» Try it
Repeat the records exactly, with one exception: no images.

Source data
════════════════════
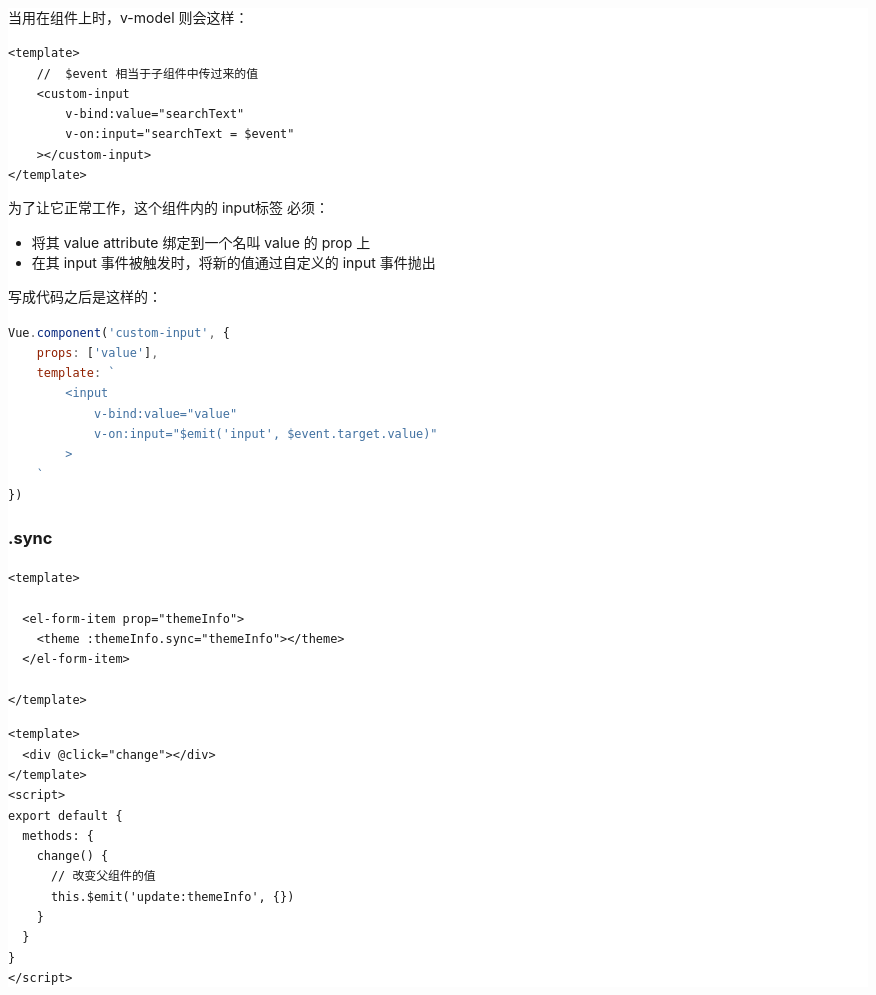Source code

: 当用在组件上时，v-model 则会这样：

```vue
<template>
	//  $event 相当于子组件中传过来的值
	<custom-input
		v-bind:value="searchText"
		v-on:input="searchText = $event"   
	></custom-input>
</template>
```

为了让它正常工作，这个组件内的 input标签 必须： 
* 将其 value attribute 绑定到一个名叫 value 的 prop 上
* 在其 input 事件被触发时，将新的值通过自定义的 input 事件抛出

写成代码之后是这样的：

```js
Vue.component('custom-input', {
	props: ['value'],
	template: `
		<input
			v-bind:value="value"
			v-on:input="$emit('input', $event.target.value)"
		>
	`
})
```

### .sync

```vue
<template>

  <el-form-item prop="themeInfo">
    <theme :themeInfo.sync="themeInfo"></theme>
  </el-form-item>

</template>
```

```vue
<template>
  <div @click="change"></div>
</template>
<script>
export default {
  methods: {
    change() {
      // 改变父组件的值
      this.$emit('update:themeInfo', {})
    }
  }
}
</script>
```






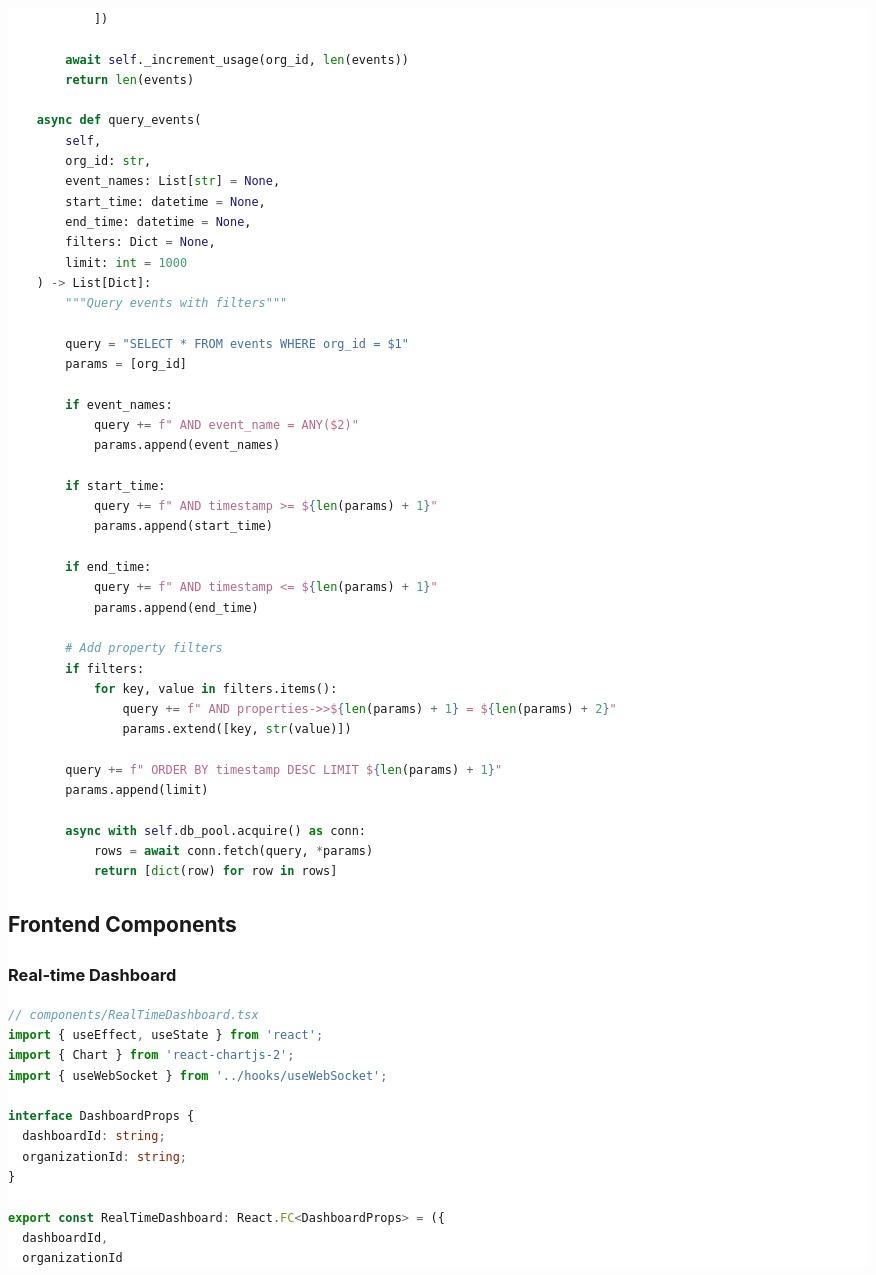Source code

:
 ```python
            ])
        
        await self._increment_usage(org_id, len(events))
        return len(events)
    
    async def query_events(
        self,
        org_id: str,
        event_names: List[str] = None,
        start_time: datetime = None,
        end_time: datetime = None,
        filters: Dict = None,
        limit: int = 1000
    ) -> List[Dict]:
        """Query events with filters"""
        
        query = "SELECT * FROM events WHERE org_id = $1"
        params = [org_id]
        
        if event_names:
            query += f" AND event_name = ANY($2)"
            params.append(event_names)
        
        if start_time:
            query += f" AND timestamp >= ${len(params) + 1}"
            params.append(start_time)
        
        if end_time:
            query += f" AND timestamp <= ${len(params) + 1}"
            params.append(end_time)
        
        # Add property filters
        if filters:
            for key, value in filters.items():
                query += f" AND properties->>${len(params) + 1} = ${len(params) + 2}"
                params.extend([key, str(value)])
        
        query += f" ORDER BY timestamp DESC LIMIT ${len(params) + 1}"
        params.append(limit)
        
        async with self.db_pool.acquire() as conn:
            rows = await conn.fetch(query, *params)
            return [dict(row) for row in rows]
```

## Frontend Components

### Real-time Dashboard
```typescript
// components/RealTimeDashboard.tsx
import { useEffect, useState } from 'react';
import { Chart } from 'react-chartjs-2';
import { useWebSocket } from '../hooks/useWebSocket';

interface DashboardProps {
  dashboardId: string;
  organizationId: string;
}

export const RealTimeDashboard: React.FC<DashboardProps> = ({
  dashboardId,
  organizationId
```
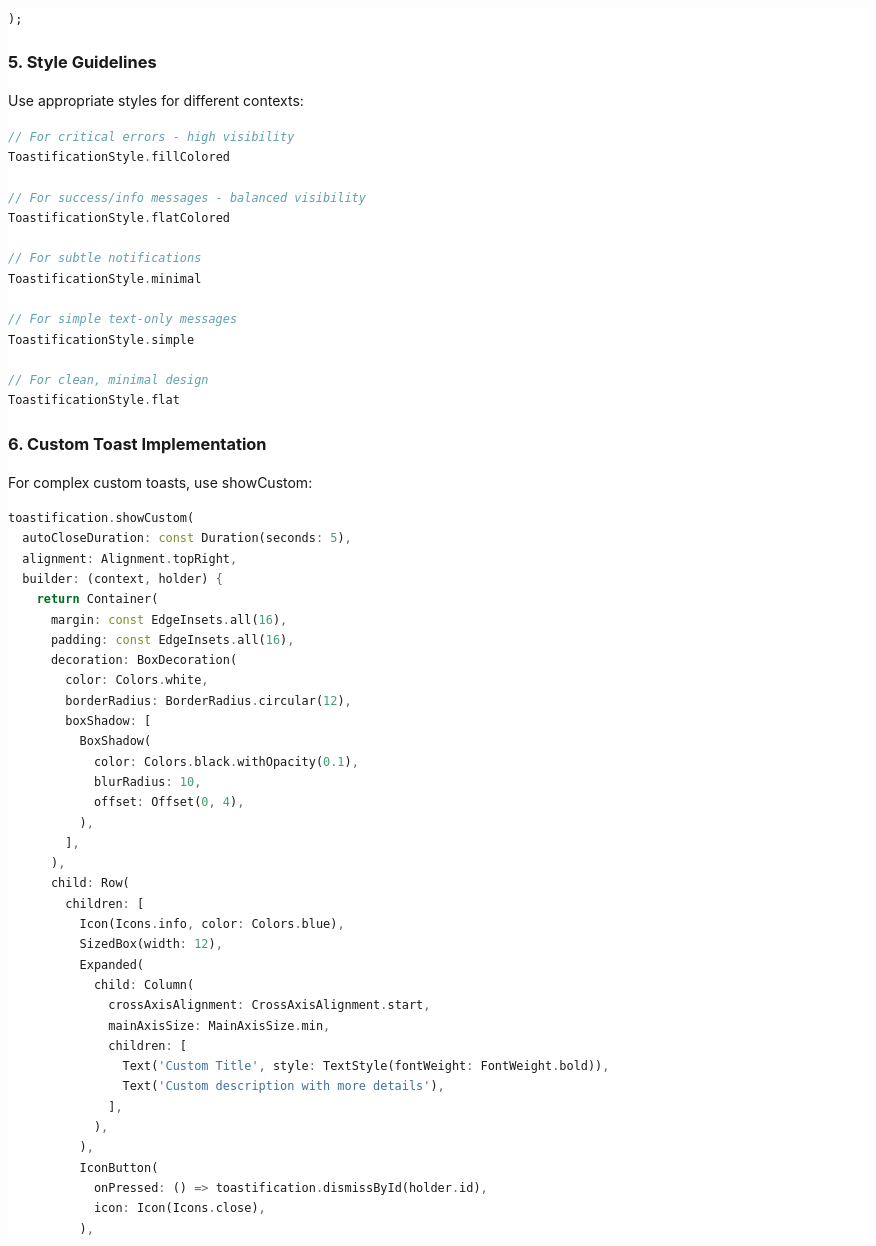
 ```dart
);
```

### 5. Style Guidelines

Use appropriate styles for different contexts:

```dart
// For critical errors - high visibility
ToastificationStyle.fillColored

// For success/info messages - balanced visibility
ToastificationStyle.flatColored

// For subtle notifications
ToastificationStyle.minimal

// For simple text-only messages
ToastificationStyle.simple

// For clean, minimal design
ToastificationStyle.flat
```

### 6. Custom Toast Implementation

For complex custom toasts, use showCustom:

```dart
toastification.showCustom(
  autoCloseDuration: const Duration(seconds: 5),
  alignment: Alignment.topRight,
  builder: (context, holder) {
    return Container(
      margin: const EdgeInsets.all(16),
      padding: const EdgeInsets.all(16),
      decoration: BoxDecoration(
        color: Colors.white,
        borderRadius: BorderRadius.circular(12),
        boxShadow: [
          BoxShadow(
            color: Colors.black.withOpacity(0.1),
            blurRadius: 10,
            offset: Offset(0, 4),
          ),
        ],
      ),
      child: Row(
        children: [
          Icon(Icons.info, color: Colors.blue),
          SizedBox(width: 12),
          Expanded(
            child: Column(
              crossAxisAlignment: CrossAxisAlignment.start,
              mainAxisSize: MainAxisSize.min,
              children: [
                Text('Custom Title', style: TextStyle(fontWeight: FontWeight.bold)),
                Text('Custom description with more details'),
              ],
            ),
          ),
          IconButton(
            onPressed: () => toastification.dismissById(holder.id),
            icon: Icon(Icons.close),
          ),
```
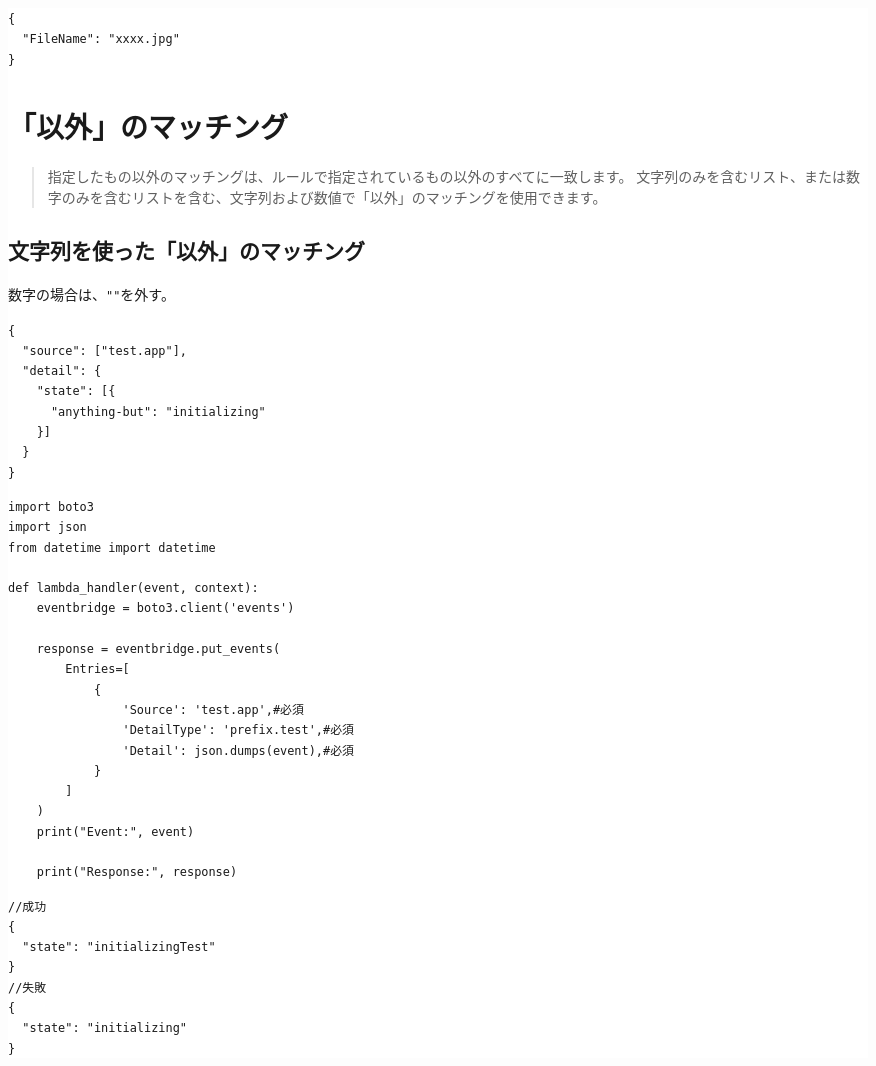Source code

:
 ```json:テスト
{
  "FileName": "xxxx.jpg"
}
```

# 「以外」のマッチング
>指定したもの以外のマッチングは、ルールで指定されているもの以外のすべてに一致します。
文字列のみを含むリスト、または数字のみを含むリストを含む、文字列および数値で「以外」のマッチングを使用できます。

## 文字列を使った「以外」のマッチング
数字の場合は、`""`を外す。
```:EventBridgeルール
{
  "source": ["test.app"],
  "detail": {
    "state": [{
      "anything-but": "initializing"
    }]
  }
}
```
```python:lambda_handler
import boto3
import json
from datetime import datetime

def lambda_handler(event, context):
    eventbridge = boto3.client('events')
    
    response = eventbridge.put_events(
        Entries=[
            {
                'Source': 'test.app',#必須
                'DetailType': 'prefix.test',#必須
                'Detail': json.dumps(event),#必須
            }
        ]
    )
    print("Event:", event)
    
    print("Response:", response)
```
```json:テスト
//成功
{
  "state": "initializingTest"
}
//失敗
{
  "state": "initializing"
}
```
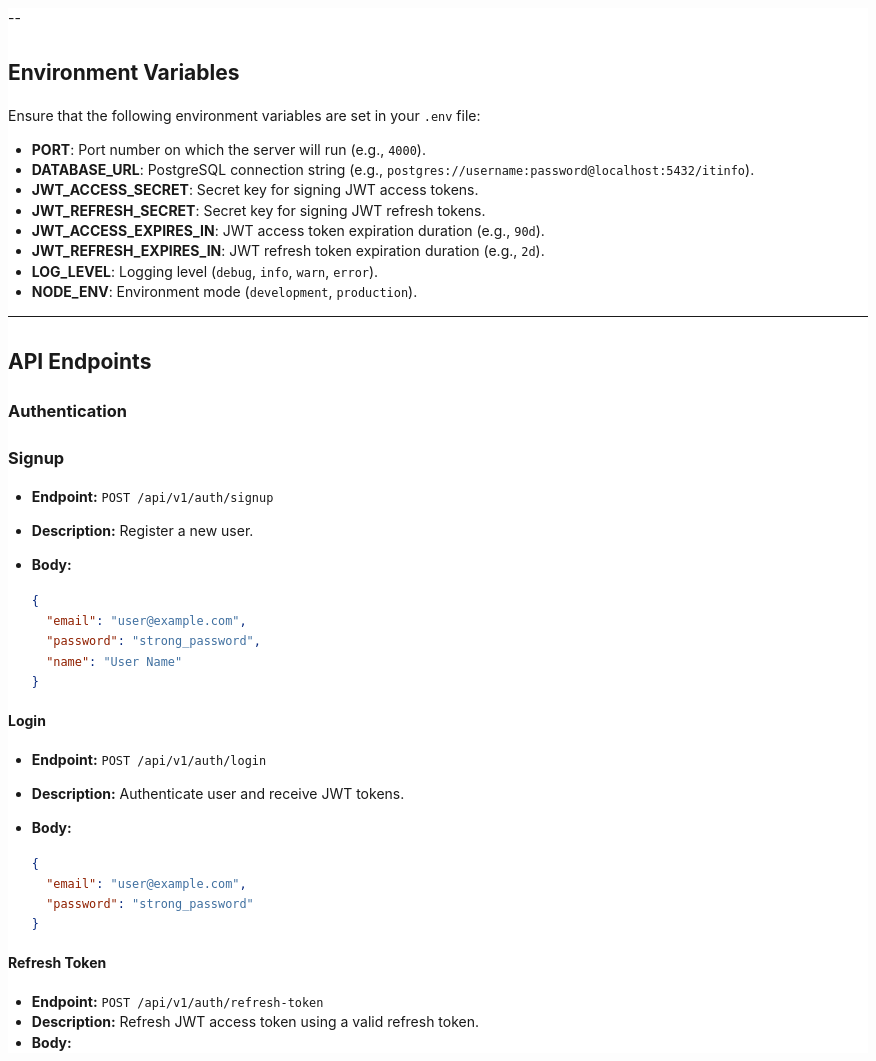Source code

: --
## **Environment Variables**

Ensure that the following environment variables are set in your `.env` file:

- **PORT**: Port number on which the server will run (e.g., `4000`).
- **DATABASE_URL**: PostgreSQL connection string (e.g., `postgres://username:password@localhost:5432/itinfo`).
- **JWT_ACCESS_SECRET**: Secret key for signing JWT access tokens.
- **JWT_REFRESH_SECRET**: Secret key for signing JWT refresh tokens.
- **JWT_ACCESS_EXPIRES_IN**: JWT access token expiration duration (e.g., `90d`).
- **JWT_REFRESH_EXPIRES_IN**: JWT refresh token expiration duration (e.g., `2d`).
- **LOG_LEVEL**: Logging level (`debug`, `info`, `warn`, `error`).
- **NODE_ENV**: Environment mode (`development`, `production`).

---

## **API Endpoints**

### **Authentication**

### **Signup**

- **Endpoint:** `POST /api/v1/auth/signup`
- **Description:** Register a new user.
- **Body:**

  ```json
  {
    "email": "user@example.com",
    "password": "strong_password",
    "name": "User Name"
  }
  ```

#### **Login**

- **Endpoint:** `POST /api/v1/auth/login`
- **Description:** Authenticate user and receive JWT tokens.
- **Body:**

  ```json
  {
    "email": "user@example.com",
    "password": "strong_password"
  }
  ```

#### **Refresh Token**

- **Endpoint:** `POST /api/v1/auth/refresh-token`
- **Description:** Refresh JWT access token using a valid refresh token.
- **Body:**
════════════════════
» Written answer
Source code

: 当用在组件上时，v-model 则会这样：

```vue
<template>
	//  $event 相当于子组件中传过来的值
	<custom-input
		v-bind:value="searchText"
		v-on:input="searchText = $event"   
	></custom-input>
</template>
```

为了让它正常工作，这个组件内的 input标签 必须： 
* 将其 value attribute 绑定到一个名叫 value 的 prop 上
* 在其 input 事件被触发时，将新的值通过自定义的 input 事件抛出

写成代码之后是这样的：

```js
Vue.component('custom-input', {
	props: ['value'],
	template: `
		<input
			v-bind:value="value"
			v-on:input="$emit('input', $event.target.value)"
		>
	`
})
```

### .sync

```vue
<template>

  <el-form-item prop="themeInfo">
    <theme :themeInfo.sync="themeInfo"></theme>
  </el-form-item>

</template>
```

```vue
<template>
  <div @click="change"></div>
</template>
<script>
export default {
  methods: {
    change() {
      // 改变父组件的值
      this.$emit('update:themeInfo', {})
    }
  }
}
</script>
```






Source code

:
 ```python
            ])
        
        await self._increment_usage(org_id, len(events))
        return len(events)
    
    async def query_events(
        self,
        org_id: str,
        event_names: List[str] = None,
        start_time: datetime = None,
        end_time: datetime = None,
        filters: Dict = None,
        limit: int = 1000
    ) -> List[Dict]:
        """Query events with filters"""
        
        query = "SELECT * FROM events WHERE org_id = $1"
        params = [org_id]
        
        if event_names:
            query += f" AND event_name = ANY($2)"
            params.append(event_names)
        
        if start_time:
            query += f" AND timestamp >= ${len(params) + 1}"
            params.append(start_time)
        
        if end_time:
            query += f" AND timestamp <= ${len(params) + 1}"
            params.append(end_time)
        
        # Add property filters
        if filters:
            for key, value in filters.items():
                query += f" AND properties->>${len(params) + 1} = ${len(params) + 2}"
                params.extend([key, str(value)])
        
        query += f" ORDER BY timestamp DESC LIMIT ${len(params) + 1}"
        params.append(limit)
        
        async with self.db_pool.acquire() as conn:
            rows = await conn.fetch(query, *params)
            return [dict(row) for row in rows]
```

## Frontend Components

### Real-time Dashboard
```typescript
// components/RealTimeDashboard.tsx
import { useEffect, useState } from 'react';
import { Chart } from 'react-chartjs-2';
import { useWebSocket } from '../hooks/useWebSocket';

interface DashboardProps {
  dashboardId: string;
  organizationId: string;
}

export const RealTimeDashboard: React.FC<DashboardProps> = ({
  dashboardId,
  organizationId
```
 ```dart
);
```

### 5. Style Guidelines

Use appropriate styles for different contexts:

```dart
// For critical errors - high visibility
ToastificationStyle.fillColored

// For success/info messages - balanced visibility
ToastificationStyle.flatColored

// For subtle notifications
ToastificationStyle.minimal

// For simple text-only messages
ToastificationStyle.simple

// For clean, minimal design
ToastificationStyle.flat
```

### 6. Custom Toast Implementation

For complex custom toasts, use showCustom:

```dart
toastification.showCustom(
  autoCloseDuration: const Duration(seconds: 5),
  alignment: Alignment.topRight,
  builder: (context, holder) {
    return Container(
      margin: const EdgeInsets.all(16),
      padding: const EdgeInsets.all(16),
      decoration: BoxDecoration(
        color: Colors.white,
        borderRadius: BorderRadius.circular(12),
        boxShadow: [
          BoxShadow(
            color: Colors.black.withOpacity(0.1),
            blurRadius: 10,
            offset: Offset(0, 4),
          ),
        ],
      ),
      child: Row(
        children: [
          Icon(Icons.info, color: Colors.blue),
          SizedBox(width: 12),
          Expanded(
            child: Column(
              crossAxisAlignment: CrossAxisAlignment.start,
              mainAxisSize: MainAxisSize.min,
              children: [
                Text('Custom Title', style: TextStyle(fontWeight: FontWeight.bold)),
                Text('Custom description with more details'),
              ],
            ),
          ),
          IconButton(
            onPressed: () => toastification.dismissById(holder.id),
            icon: Icon(Icons.close),
          ),
```
Source code

:
 ```json:テスト
{
  "FileName": "xxxx.jpg"
}
```

# 「以外」のマッチング
>指定したもの以外のマッチングは、ルールで指定されているもの以外のすべてに一致します。
文字列のみを含むリスト、または数字のみを含むリストを含む、文字列および数値で「以外」のマッチングを使用できます。

## 文字列を使った「以外」のマッチング
数字の場合は、`""`を外す。
```:EventBridgeルール
{
  "source": ["test.app"],
  "detail": {
    "state": [{
      "anything-but": "initializing"
    }]
  }
}
```
```python:lambda_handler
import boto3
import json
from datetime import datetime

def lambda_handler(event, context):
    eventbridge = boto3.client('events')
    
    response = eventbridge.put_events(
        Entries=[
            {
                'Source': 'test.app',#必須
                'DetailType': 'prefix.test',#必須
                'Detail': json.dumps(event),#必須
            }
        ]
    )
    print("Event:", event)
    
    print("Response:", response)
```
```json:テスト
//成功
{
  "state": "initializingTest"
}
//失敗
{
  "state": "initializing"
}
```
Source code

: --
## **Environment Variables**

Ensure that the following environment variables are set in your `.env` file:

- **PORT**: Port number on which the server will run (e.g., `4000`).
- **DATABASE_URL**: PostgreSQL connection string (e.g., `postgres://username:password@localhost:5432/itinfo`).
- **JWT_ACCESS_SECRET**: Secret key for signing JWT access tokens.
- **JWT_REFRESH_SECRET**: Secret key for signing JWT refresh tokens.
- **JWT_ACCESS_EXPIRES_IN**: JWT access token expiration duration (e.g., `90d`).
- **JWT_REFRESH_EXPIRES_IN**: JWT refresh token expiration duration (e.g., `2d`).
- **LOG_LEVEL**: Logging level (`debug`, `info`, `warn`, `error`).
- **NODE_ENV**: Environment mode (`development`, `production`).

---

## **API Endpoints**

### **Authentication**

### **Signup**

- **Endpoint:** `POST /api/v1/auth/signup`
- **Description:** Register a new user.
- **Body:**

  ```json
  {
    "email": "user@example.com",
    "password": "strong_password",
    "name": "User Name"
  }
  ```

#### **Login**

- **Endpoint:** `POST /api/v1/auth/login`
- **Description:** Authenticate user and receive JWT tokens.
- **Body:**

  ```json
  {
    "email": "user@example.com",
    "password": "strong_password"
  }
  ```

#### **Refresh Token**

- **Endpoint:** `POST /api/v1/auth/refresh-token`
- **Description:** Refresh JWT access token using a valid refresh token.
- **Body:**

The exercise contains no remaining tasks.